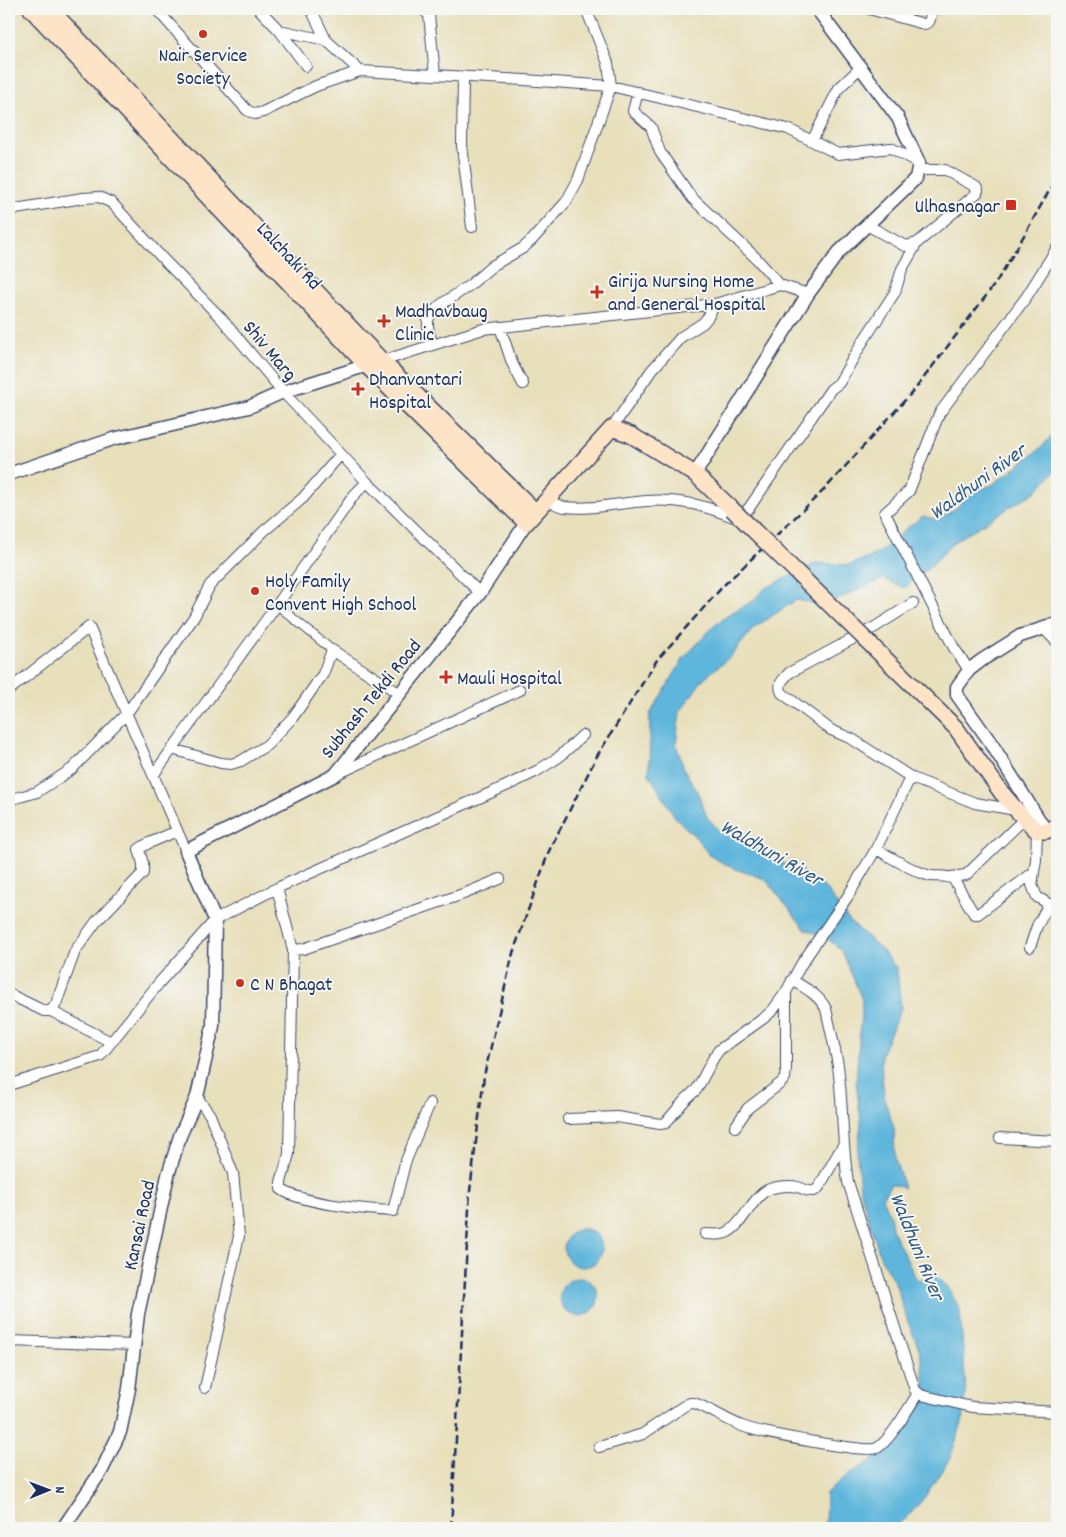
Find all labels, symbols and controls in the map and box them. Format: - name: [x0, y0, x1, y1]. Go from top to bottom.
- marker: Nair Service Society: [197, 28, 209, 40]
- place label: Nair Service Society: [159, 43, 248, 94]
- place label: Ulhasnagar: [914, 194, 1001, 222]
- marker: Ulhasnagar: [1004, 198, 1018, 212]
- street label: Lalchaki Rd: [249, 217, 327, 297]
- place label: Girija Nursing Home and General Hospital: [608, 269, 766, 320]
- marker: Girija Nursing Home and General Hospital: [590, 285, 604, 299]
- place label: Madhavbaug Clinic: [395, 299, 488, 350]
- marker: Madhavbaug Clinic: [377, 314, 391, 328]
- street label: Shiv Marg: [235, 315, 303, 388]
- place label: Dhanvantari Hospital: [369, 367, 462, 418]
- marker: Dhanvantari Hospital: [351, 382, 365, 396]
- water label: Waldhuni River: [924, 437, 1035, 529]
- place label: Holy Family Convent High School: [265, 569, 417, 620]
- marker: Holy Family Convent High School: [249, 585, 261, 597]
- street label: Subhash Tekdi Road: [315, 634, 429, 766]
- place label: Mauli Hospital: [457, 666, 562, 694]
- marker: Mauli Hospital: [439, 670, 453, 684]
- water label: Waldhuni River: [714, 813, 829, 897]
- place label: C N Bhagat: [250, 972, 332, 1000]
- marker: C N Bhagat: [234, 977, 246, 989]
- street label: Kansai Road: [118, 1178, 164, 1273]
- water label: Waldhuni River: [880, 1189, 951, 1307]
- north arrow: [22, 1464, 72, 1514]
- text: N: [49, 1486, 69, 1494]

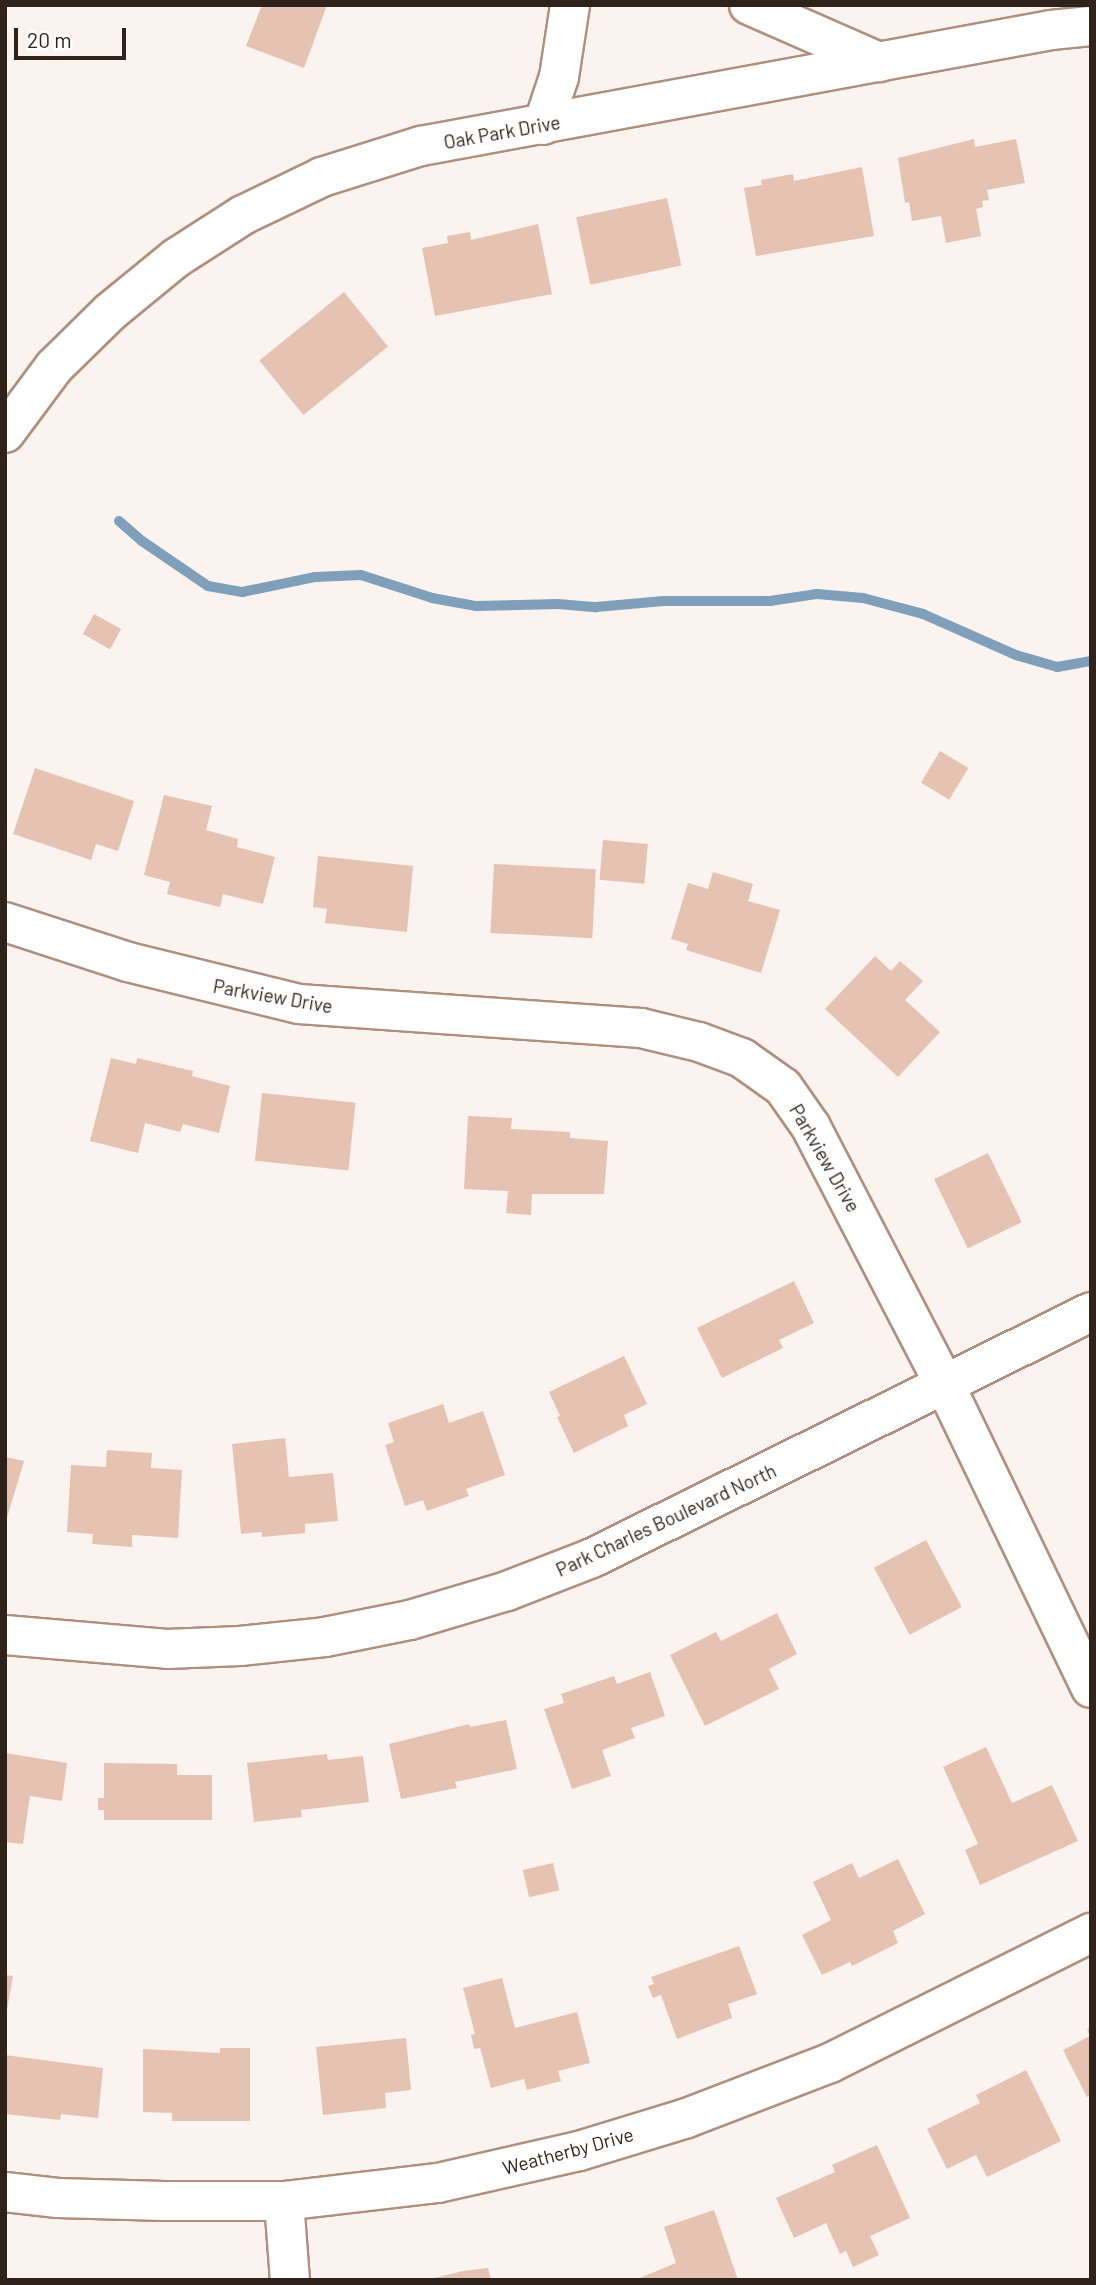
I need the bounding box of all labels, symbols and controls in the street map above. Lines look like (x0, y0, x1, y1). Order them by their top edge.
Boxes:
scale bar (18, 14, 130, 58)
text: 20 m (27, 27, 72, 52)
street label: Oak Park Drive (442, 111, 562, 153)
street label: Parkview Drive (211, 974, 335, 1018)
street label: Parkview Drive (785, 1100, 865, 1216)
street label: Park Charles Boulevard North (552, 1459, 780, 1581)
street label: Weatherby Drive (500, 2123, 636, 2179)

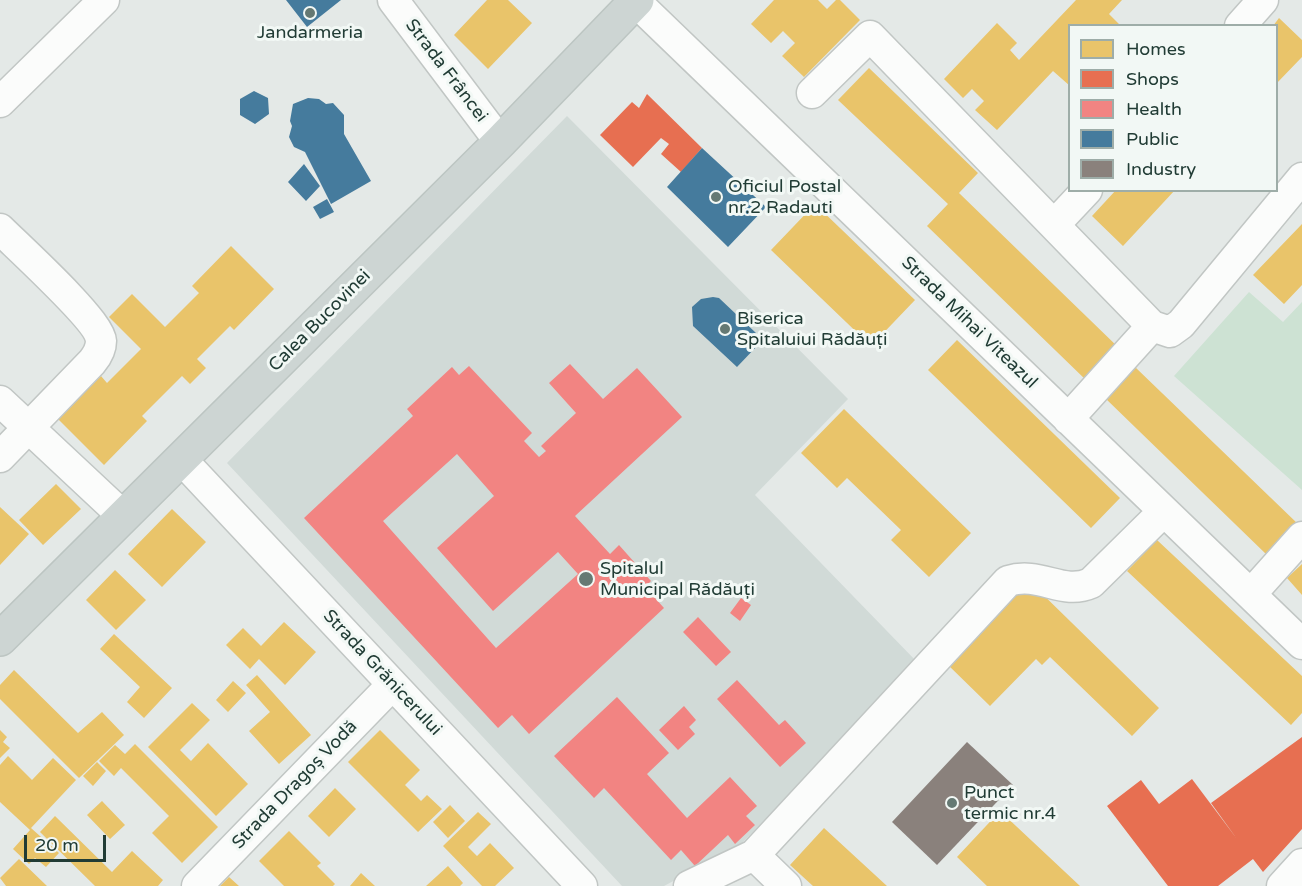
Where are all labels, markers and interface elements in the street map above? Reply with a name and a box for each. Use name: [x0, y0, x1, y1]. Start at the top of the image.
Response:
::::::::
WORK ITEM: Pull out every line of the entries that includes the word "above".

ANSWER FOR THE TASK:
I need the bounding box of all labels, symbols and controls in the street map above. Lines look like (x0, y0, x1, y1). Order them by their top edge.
Where are all labels, markers and interface elements in the street map above? Reply with a name and a box for each. Use name: [x0, y0, x1, y1]. Start at the top of the image.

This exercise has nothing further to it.